REQUIRED WORK: Change every "Drafting" in the entries to "Preparing", keeping all other wording unchanged. Give the entries again without the pictures.

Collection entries
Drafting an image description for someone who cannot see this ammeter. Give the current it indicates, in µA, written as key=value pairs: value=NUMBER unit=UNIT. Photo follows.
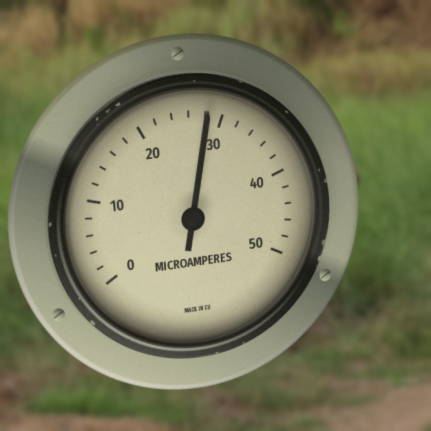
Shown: value=28 unit=µA
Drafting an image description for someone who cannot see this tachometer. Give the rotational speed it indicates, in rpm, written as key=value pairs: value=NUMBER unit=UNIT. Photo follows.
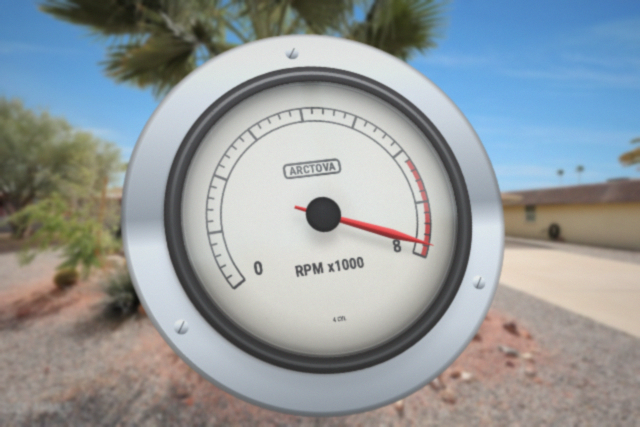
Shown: value=7800 unit=rpm
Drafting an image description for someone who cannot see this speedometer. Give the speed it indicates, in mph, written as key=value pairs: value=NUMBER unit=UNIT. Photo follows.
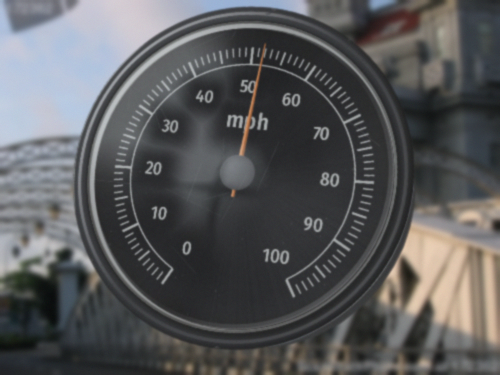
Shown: value=52 unit=mph
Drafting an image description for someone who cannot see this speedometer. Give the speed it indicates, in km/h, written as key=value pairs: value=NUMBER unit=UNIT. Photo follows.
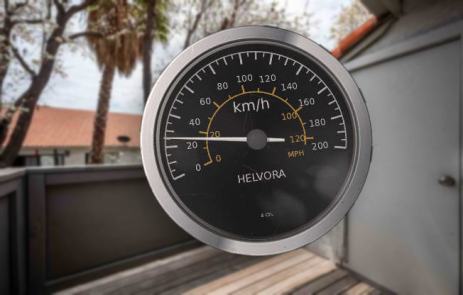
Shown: value=25 unit=km/h
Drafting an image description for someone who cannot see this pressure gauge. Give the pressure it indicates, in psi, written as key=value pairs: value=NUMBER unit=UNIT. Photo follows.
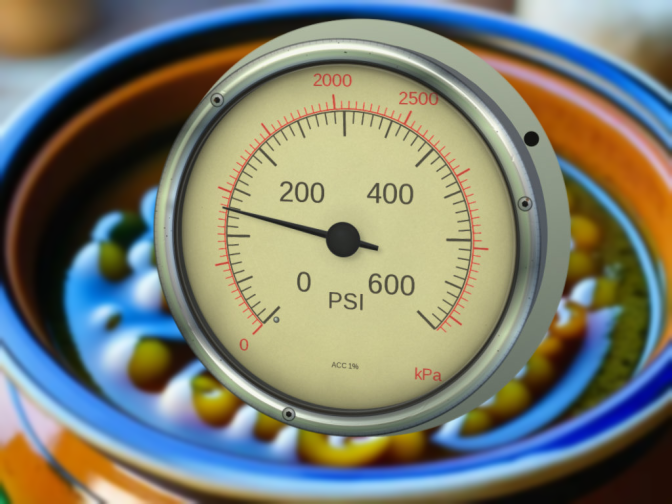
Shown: value=130 unit=psi
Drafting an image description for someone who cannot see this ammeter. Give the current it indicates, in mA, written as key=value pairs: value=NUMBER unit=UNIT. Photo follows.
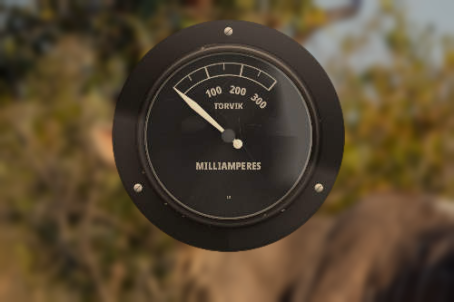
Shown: value=0 unit=mA
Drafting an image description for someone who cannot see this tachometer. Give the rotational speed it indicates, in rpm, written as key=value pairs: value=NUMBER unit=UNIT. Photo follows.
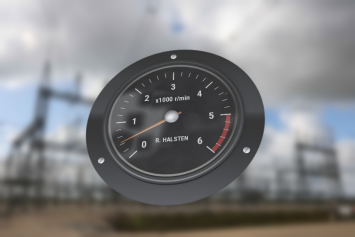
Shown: value=400 unit=rpm
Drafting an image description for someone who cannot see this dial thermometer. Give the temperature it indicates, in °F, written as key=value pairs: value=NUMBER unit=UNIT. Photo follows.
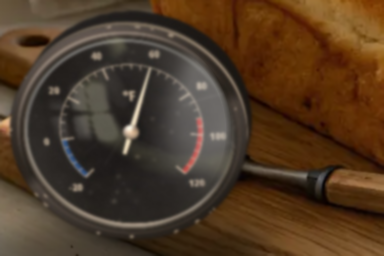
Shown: value=60 unit=°F
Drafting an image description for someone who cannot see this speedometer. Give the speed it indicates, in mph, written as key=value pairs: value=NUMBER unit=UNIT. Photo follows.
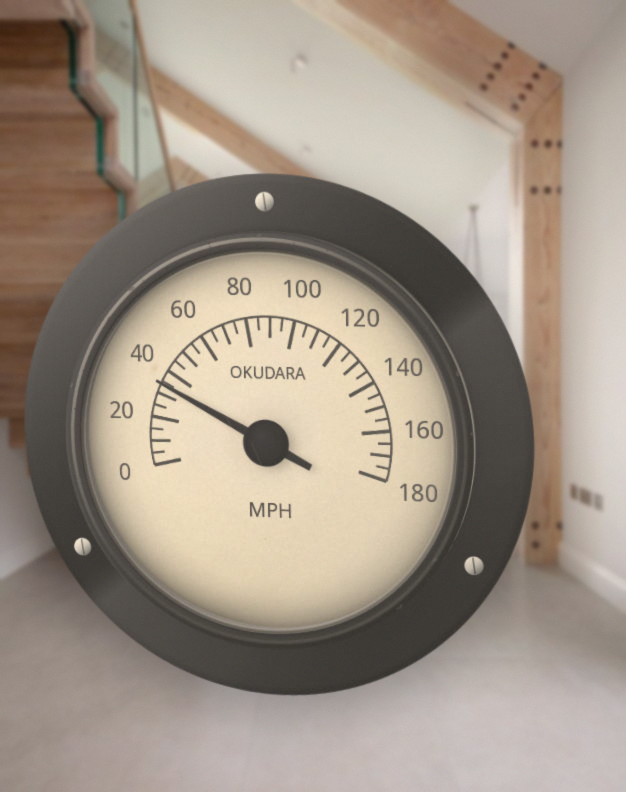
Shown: value=35 unit=mph
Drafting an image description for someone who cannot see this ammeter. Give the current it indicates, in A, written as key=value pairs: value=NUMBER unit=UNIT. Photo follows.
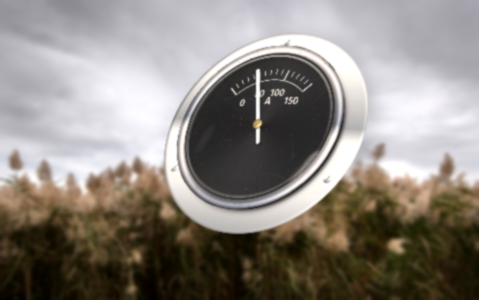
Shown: value=50 unit=A
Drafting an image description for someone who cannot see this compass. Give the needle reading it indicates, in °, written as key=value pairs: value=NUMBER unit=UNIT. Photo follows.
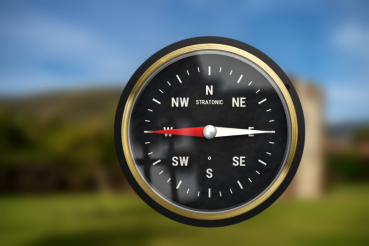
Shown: value=270 unit=°
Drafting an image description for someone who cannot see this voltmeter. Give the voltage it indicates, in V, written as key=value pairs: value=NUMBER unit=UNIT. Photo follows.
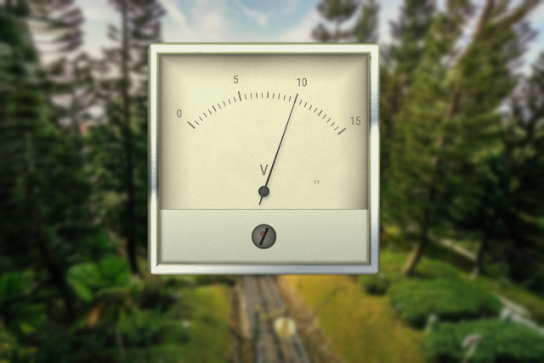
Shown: value=10 unit=V
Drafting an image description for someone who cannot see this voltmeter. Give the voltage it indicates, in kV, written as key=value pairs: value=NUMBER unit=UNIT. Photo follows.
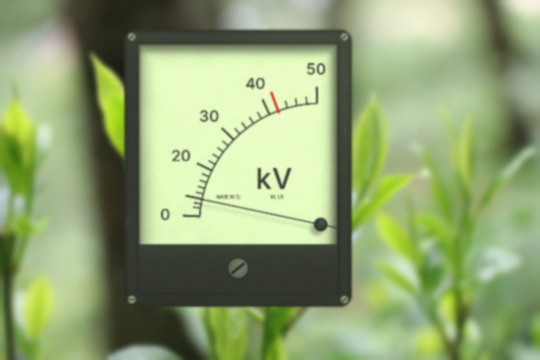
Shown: value=10 unit=kV
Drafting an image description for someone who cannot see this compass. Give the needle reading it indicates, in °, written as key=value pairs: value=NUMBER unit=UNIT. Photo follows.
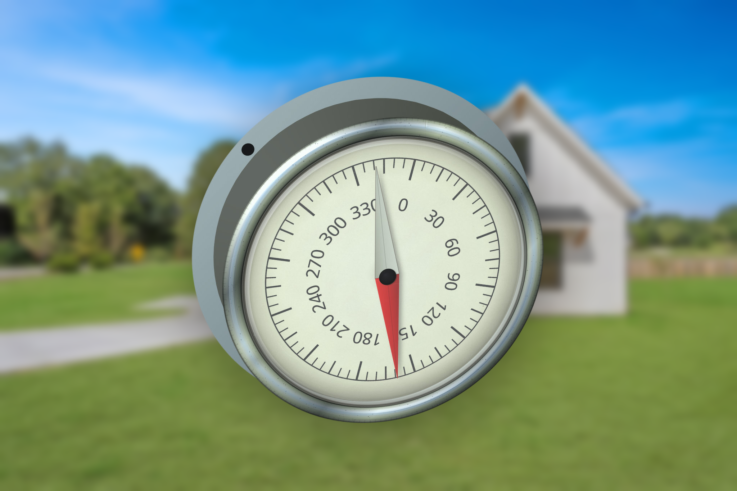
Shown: value=160 unit=°
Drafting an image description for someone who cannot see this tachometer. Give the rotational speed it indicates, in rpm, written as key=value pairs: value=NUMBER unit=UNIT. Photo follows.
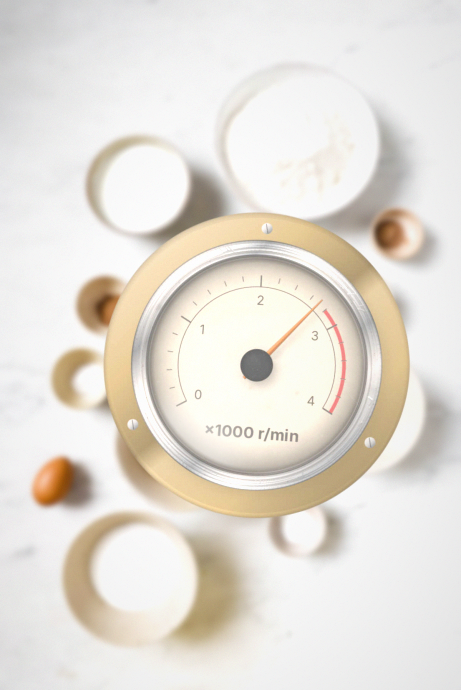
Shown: value=2700 unit=rpm
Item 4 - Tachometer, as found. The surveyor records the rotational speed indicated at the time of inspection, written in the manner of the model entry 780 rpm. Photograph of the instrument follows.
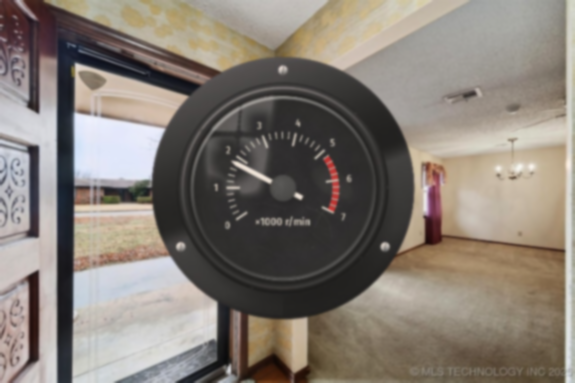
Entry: 1800 rpm
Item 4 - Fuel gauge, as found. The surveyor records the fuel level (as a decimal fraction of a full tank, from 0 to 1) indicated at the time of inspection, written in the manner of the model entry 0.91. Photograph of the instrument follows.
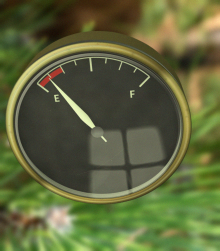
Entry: 0.125
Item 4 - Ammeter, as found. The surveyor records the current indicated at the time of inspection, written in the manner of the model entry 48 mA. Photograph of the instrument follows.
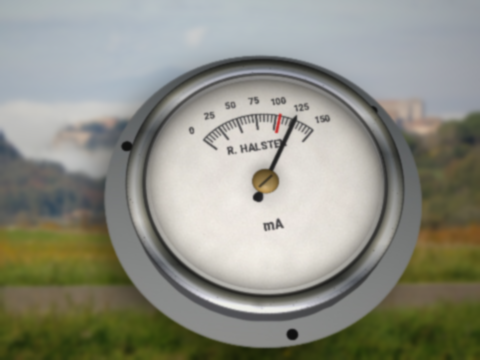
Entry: 125 mA
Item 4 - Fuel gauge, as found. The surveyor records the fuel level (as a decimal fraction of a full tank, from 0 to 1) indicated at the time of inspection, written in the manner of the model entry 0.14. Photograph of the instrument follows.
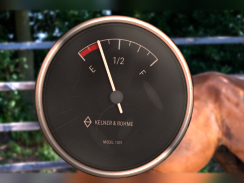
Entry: 0.25
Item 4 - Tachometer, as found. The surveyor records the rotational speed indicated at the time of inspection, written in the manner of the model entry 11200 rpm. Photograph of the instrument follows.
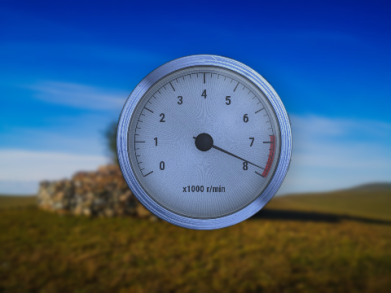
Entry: 7800 rpm
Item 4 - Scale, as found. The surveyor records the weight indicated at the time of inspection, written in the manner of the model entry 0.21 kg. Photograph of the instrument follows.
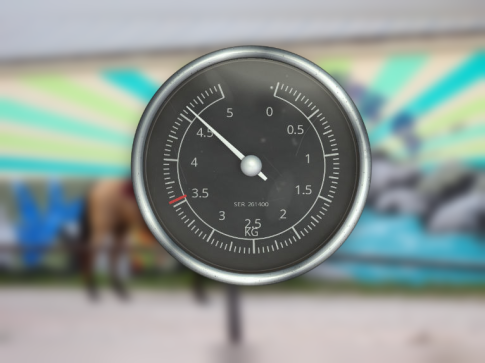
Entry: 4.6 kg
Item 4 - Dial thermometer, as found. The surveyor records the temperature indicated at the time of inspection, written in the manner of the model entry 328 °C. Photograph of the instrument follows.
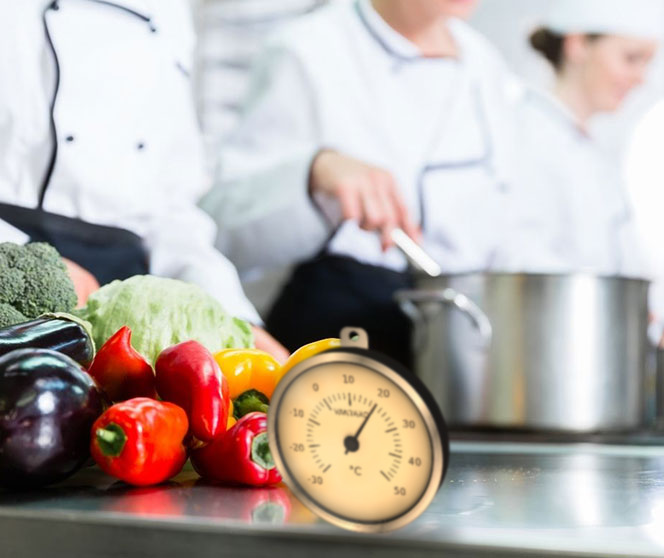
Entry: 20 °C
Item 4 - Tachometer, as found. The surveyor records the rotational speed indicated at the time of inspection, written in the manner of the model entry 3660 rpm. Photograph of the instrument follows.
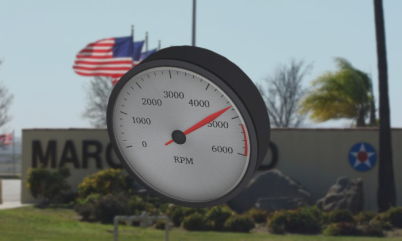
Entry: 4700 rpm
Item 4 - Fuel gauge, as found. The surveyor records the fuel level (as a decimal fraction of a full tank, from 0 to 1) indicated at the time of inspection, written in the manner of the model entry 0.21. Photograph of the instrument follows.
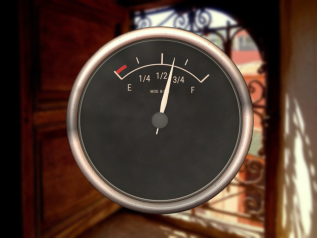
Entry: 0.625
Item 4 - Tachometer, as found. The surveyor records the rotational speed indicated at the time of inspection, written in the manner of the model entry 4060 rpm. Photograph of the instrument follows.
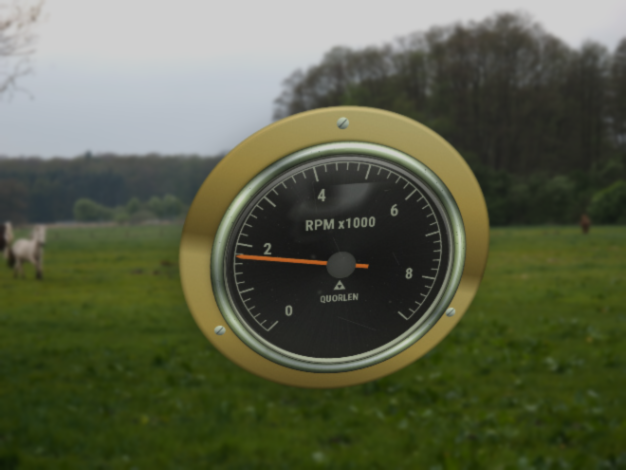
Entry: 1800 rpm
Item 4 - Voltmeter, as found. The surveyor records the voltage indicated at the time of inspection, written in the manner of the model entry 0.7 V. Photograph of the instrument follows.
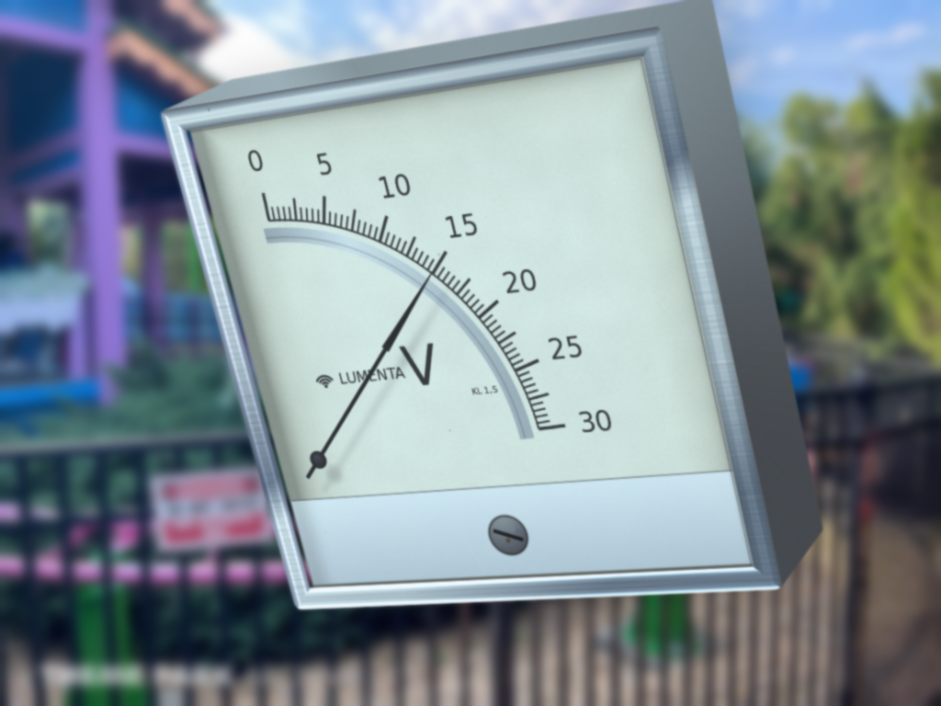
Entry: 15 V
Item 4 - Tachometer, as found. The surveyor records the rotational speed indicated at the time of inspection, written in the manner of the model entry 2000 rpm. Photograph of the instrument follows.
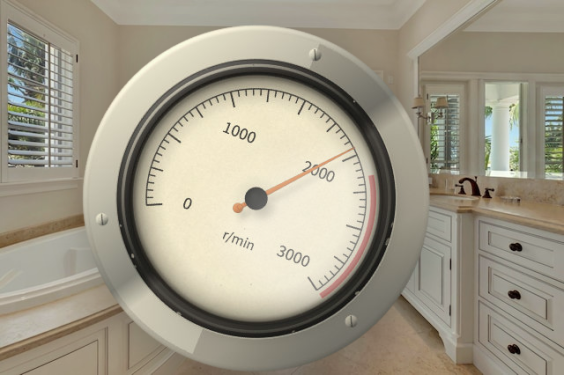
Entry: 1950 rpm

TASK RESULT:
Preparing an image description for someone who cannot see this ammeter. Give the current it indicates, in µA, written as key=value pairs: value=NUMBER unit=UNIT. Photo follows.
Shown: value=28 unit=µA
Preparing an image description for someone who cannot see this tachometer. Give the rotational speed it indicates, in rpm, written as key=value pairs: value=NUMBER unit=UNIT. Photo follows.
Shown: value=7800 unit=rpm
Preparing an image description for someone who cannot see this speedometer. Give the speed it indicates, in mph, written as key=value pairs: value=NUMBER unit=UNIT. Photo follows.
Shown: value=52 unit=mph
Preparing an image description for someone who cannot see this speedometer. Give the speed it indicates, in km/h, written as key=value pairs: value=NUMBER unit=UNIT. Photo follows.
Shown: value=25 unit=km/h
Preparing an image description for someone who cannot see this pressure gauge. Give the pressure it indicates, in psi, written as key=value pairs: value=NUMBER unit=UNIT. Photo follows.
Shown: value=130 unit=psi
Preparing an image description for someone who cannot see this ammeter. Give the current it indicates, in mA, written as key=value pairs: value=NUMBER unit=UNIT. Photo follows.
Shown: value=0 unit=mA
Preparing an image description for someone who cannot see this tachometer. Give the rotational speed it indicates, in rpm, written as key=value pairs: value=NUMBER unit=UNIT. Photo follows.
Shown: value=400 unit=rpm
Preparing an image description for someone who cannot see this dial thermometer. Give the temperature it indicates, in °F, written as key=value pairs: value=NUMBER unit=UNIT. Photo follows.
Shown: value=60 unit=°F
Preparing an image description for someone who cannot see this speedometer. Give the speed it indicates, in mph, written as key=value pairs: value=NUMBER unit=UNIT. Photo follows.
Shown: value=35 unit=mph
Preparing an image description for someone who cannot see this ammeter. Give the current it indicates, in A, written as key=value pairs: value=NUMBER unit=UNIT. Photo follows.
Shown: value=50 unit=A
Preparing an image description for someone who cannot see this compass. Give the needle reading it indicates, in °, written as key=value pairs: value=NUMBER unit=UNIT. Photo follows.
Shown: value=270 unit=°
Preparing an image description for someone who cannot see this voltmeter. Give the voltage it indicates, in V, written as key=value pairs: value=NUMBER unit=UNIT. Photo follows.
Shown: value=10 unit=V
Preparing an image description for someone who cannot see this voltmeter. Give the voltage it indicates, in kV, written as key=value pairs: value=NUMBER unit=UNIT. Photo follows.
Shown: value=10 unit=kV
Preparing an image description for someone who cannot see this compass. Give the needle reading it indicates, in °, written as key=value pairs: value=NUMBER unit=UNIT. Photo follows.
Shown: value=160 unit=°
Preparing an image description for someone who cannot see this tachometer. Give the rotational speed it indicates, in rpm, written as key=value pairs: value=NUMBER unit=UNIT. Photo follows.
Shown: value=2700 unit=rpm
Item 4 - Tachometer, as found. The surveyor records the rotational speed indicated at the time of inspection, written in the manner of the model entry 780 rpm. Photograph of the instrument follows.
Entry: 1800 rpm
Item 4 - Fuel gauge, as found. The surveyor records the fuel level (as a decimal fraction of a full tank, from 0 to 1) indicated at the time of inspection, written in the manner of the model entry 0.91. Photograph of the instrument follows.
Entry: 0.125
Item 4 - Ammeter, as found. The surveyor records the current indicated at the time of inspection, written in the manner of the model entry 48 mA. Photograph of the instrument follows.
Entry: 125 mA
Item 4 - Fuel gauge, as found. The surveyor records the fuel level (as a decimal fraction of a full tank, from 0 to 1) indicated at the time of inspection, written in the manner of the model entry 0.14. Photograph of the instrument follows.
Entry: 0.25
Item 4 - Tachometer, as found. The surveyor records the rotational speed indicated at the time of inspection, written in the manner of the model entry 11200 rpm. Photograph of the instrument follows.
Entry: 7800 rpm
Item 4 - Scale, as found. The surveyor records the weight indicated at the time of inspection, written in the manner of the model entry 0.21 kg. Photograph of the instrument follows.
Entry: 4.6 kg
Item 4 - Dial thermometer, as found. The surveyor records the temperature indicated at the time of inspection, written in the manner of the model entry 328 °C. Photograph of the instrument follows.
Entry: 20 °C
Item 4 - Tachometer, as found. The surveyor records the rotational speed indicated at the time of inspection, written in the manner of the model entry 3660 rpm. Photograph of the instrument follows.
Entry: 4700 rpm
Item 4 - Fuel gauge, as found. The surveyor records the fuel level (as a decimal fraction of a full tank, from 0 to 1) indicated at the time of inspection, written in the manner of the model entry 0.21. Photograph of the instrument follows.
Entry: 0.625
Item 4 - Tachometer, as found. The surveyor records the rotational speed indicated at the time of inspection, written in the manner of the model entry 4060 rpm. Photograph of the instrument follows.
Entry: 1800 rpm
Item 4 - Voltmeter, as found. The surveyor records the voltage indicated at the time of inspection, written in the manner of the model entry 0.7 V. Photograph of the instrument follows.
Entry: 15 V
Item 4 - Tachometer, as found. The surveyor records the rotational speed indicated at the time of inspection, written in the manner of the model entry 2000 rpm. Photograph of the instrument follows.
Entry: 1950 rpm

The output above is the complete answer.